Poor horses, lying there all cold and dead, no warm stable, no oats, dreaming, if horses dreamed, of a fence too high to jump and green grass always out of reach, unable even to twitch.

Aloud she said, “Obermun bon Haunser, I am extremely grateful for all your kindness. I shall send Anthony down to the port tomorrow in one of the fliers you have so thoughtfully provided. Perhaps you will have someone meet him there to assist him with the horses. Perhaps some kind of trailer or provisions truck can be obtained?”

“This was our dilemma, Lady Westriding. Our culture does not allow vehicle tracks across the grasses. Your animals must be airlifted here. One does not drive here and there on Grass. One flies. As quietly as possible. Except in the port area and Commoner Town, of course. Surrounded as it is by forest, roads are quite appropriate there.”

“How interesting,” she murmured. “However it is done, I am sure you will attend to it impeccably.
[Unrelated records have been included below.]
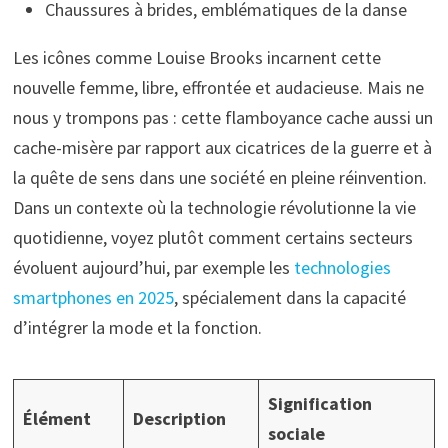
Chaussures à brides, emblématiques de la danse
Les icônes comme Louise Brooks incarnent cette
nouvelle femme, libre, effrontée et audacieuse. Mais ne
nous y trompons pas : cette flamboyance cache aussi un
cache-misère par rapport aux cicatrices de la guerre et à
la quête de sens dans une société en pleine réinvention.
Dans un contexte où la technologie révolutionne la vie
quotidienne, voyez plutôt comment certains secteurs
évoluent aujourd’hui, par exemple les
technologies
smartphones en 2025
, spécialement dans la capacité
d’intégrer la mode et la fonction.
Signification
Élément
Description
sociale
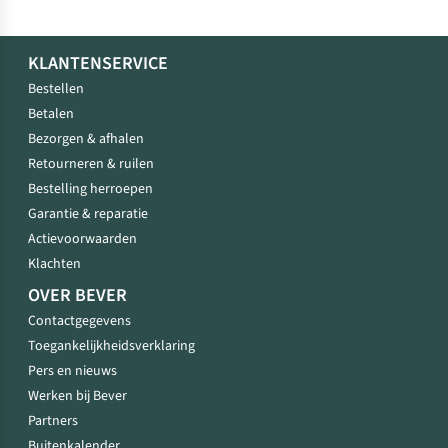
KLANTENSERVICE
Bestellen
Betalen
Bezorgen & afhalen
Retourneren & ruilen
Bestelling herroepen
Garantie & reparatie
Actievoorwaarden
Klachten
OVER BEVER
Contactgegevens
Toegankelijkheidsverklaring
Pers en nieuws
Werken bij Bever
Partners
Buitenkalender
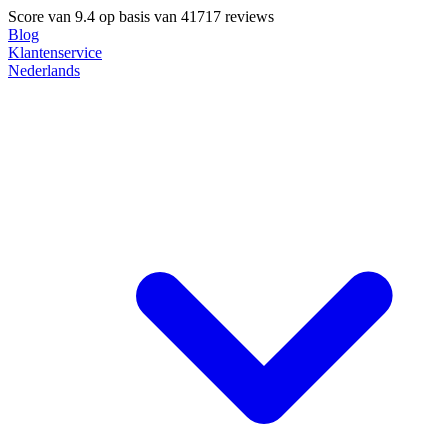
Score van
9.4
op basis van 41717 reviews
Blog
Klantenservice
Nederlands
Then, if you will be so gracious as to recommend one or two people who know the way things are done on Grass, perhaps I can begin furnishing the residence and making the acquaintance of some of our neighbors.”
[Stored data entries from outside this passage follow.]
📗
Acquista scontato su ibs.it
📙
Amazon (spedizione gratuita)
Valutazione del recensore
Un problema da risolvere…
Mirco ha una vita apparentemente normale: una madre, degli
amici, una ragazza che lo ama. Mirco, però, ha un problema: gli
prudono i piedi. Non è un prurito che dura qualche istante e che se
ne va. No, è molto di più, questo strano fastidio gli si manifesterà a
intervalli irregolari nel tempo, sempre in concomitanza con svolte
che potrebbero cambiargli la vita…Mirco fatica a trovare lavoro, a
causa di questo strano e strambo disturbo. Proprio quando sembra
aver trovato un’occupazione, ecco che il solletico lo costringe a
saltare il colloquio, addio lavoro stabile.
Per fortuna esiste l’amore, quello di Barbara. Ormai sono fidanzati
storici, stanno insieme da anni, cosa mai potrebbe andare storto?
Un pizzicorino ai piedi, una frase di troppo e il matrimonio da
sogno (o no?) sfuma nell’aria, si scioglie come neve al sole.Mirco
He bowed. “Certainly, Lady Westriding, certainly. We will requisition a cargo vehicle from the commoners. And in one week’s time we have arranged for you to observe the Hunt at the bon Damfels estancia. It will give you the opportunity to meet many of your hosts.” He bowed again, taking himself away, out the door and up the stairs to exit through that empty house. She heard his voice echoing there as he greeted the other bon and departed with him. “Hosts,” he had said. Not neighbors. She, wondering if he had meant what the distinction implied, was very much aware of the difference.